La sensibilisation des proches est-elle importante à vos yeux ?

Oui, car le patient et sa famille n’ont souvent aucune connaissance des antalgiques prescrits, de l’importance des doses, ou encore des effets secondaires. Il est très important de les avertir, et surtout de leur redire sans cesse de ne pas attendre d’avoir mal pour prendre leurs médicaments.

Quel regard portez-vous sur l’hospitalisation à domicile ?

Une personne peut vouloir rester chez elle pour y être soignée, afin de mener une vie aussi normale que possible : recevoir des amis, reconduire sa voiture, se promener dans son jardin ou aller acheter le journal … Cependant, si la douleur l’empêche de le faire et qu’elle ne sort pas de sa chambre, elle peut se retrouver exactement dans les mêmes conditions qu’à l’hôpital. J’ai pu assister à la transformation de la vie d’une famille entière, par un traitement antalgique bien adapté à un malade douloureux. Je me souviens également d’une patiente dont je ne pouvais plus supporter la souffrance et dont nous assurions à tour de rôle les injections bi-quotidiennes alors qu’un traitement en diffusion continue l’aurait certainement soulagée.

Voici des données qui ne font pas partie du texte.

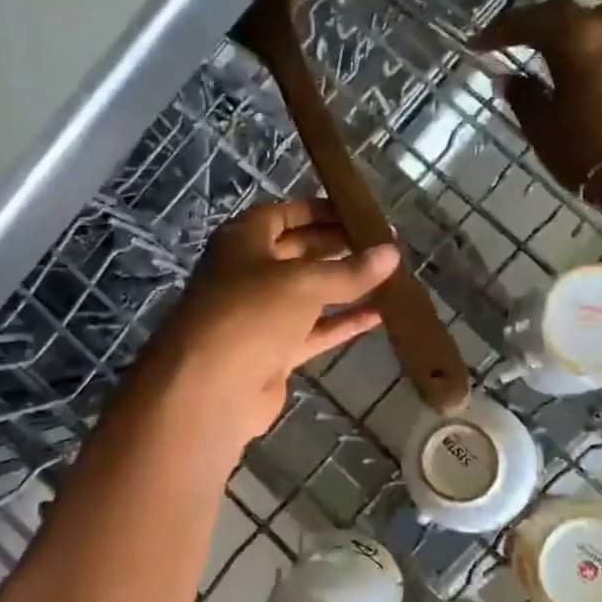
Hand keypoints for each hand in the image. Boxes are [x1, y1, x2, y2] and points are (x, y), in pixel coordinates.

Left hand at [149, 200, 398, 445]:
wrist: (209, 389)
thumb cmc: (250, 313)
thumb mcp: (303, 283)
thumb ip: (349, 271)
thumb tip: (392, 253)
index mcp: (243, 240)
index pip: (287, 214)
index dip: (324, 211)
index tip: (363, 214)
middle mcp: (249, 272)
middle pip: (301, 251)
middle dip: (340, 247)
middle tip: (387, 245)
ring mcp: (261, 315)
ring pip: (310, 293)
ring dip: (346, 285)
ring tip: (391, 275)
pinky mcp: (273, 351)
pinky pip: (314, 330)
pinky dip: (342, 323)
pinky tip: (379, 314)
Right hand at [475, 0, 601, 229]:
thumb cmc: (585, 149)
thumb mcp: (542, 125)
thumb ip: (522, 95)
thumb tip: (506, 77)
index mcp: (575, 38)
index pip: (528, 22)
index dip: (499, 31)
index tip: (476, 43)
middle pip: (558, 13)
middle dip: (527, 23)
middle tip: (500, 37)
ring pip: (583, 19)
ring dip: (555, 27)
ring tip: (532, 42)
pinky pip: (600, 33)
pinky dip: (577, 38)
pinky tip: (563, 54)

Comment vous préparez-vous pour faire face à la douleur du patient?

Pour pouvoir faire face, je me tiens informée autant que je le peux, en lisant des pages spécialisées, en assistant à des réunions dans certains hôpitaux, en me concertant avec des consœurs. Je me renseigne sur les nouvelles techniques et les nouveaux matériels. Nous, infirmières, pensons en priorité aux répercussions de la douleur pour le patient et sa famille. Nous y sommes confrontées quotidiennement et ressentons souvent un sentiment de grande impuissance.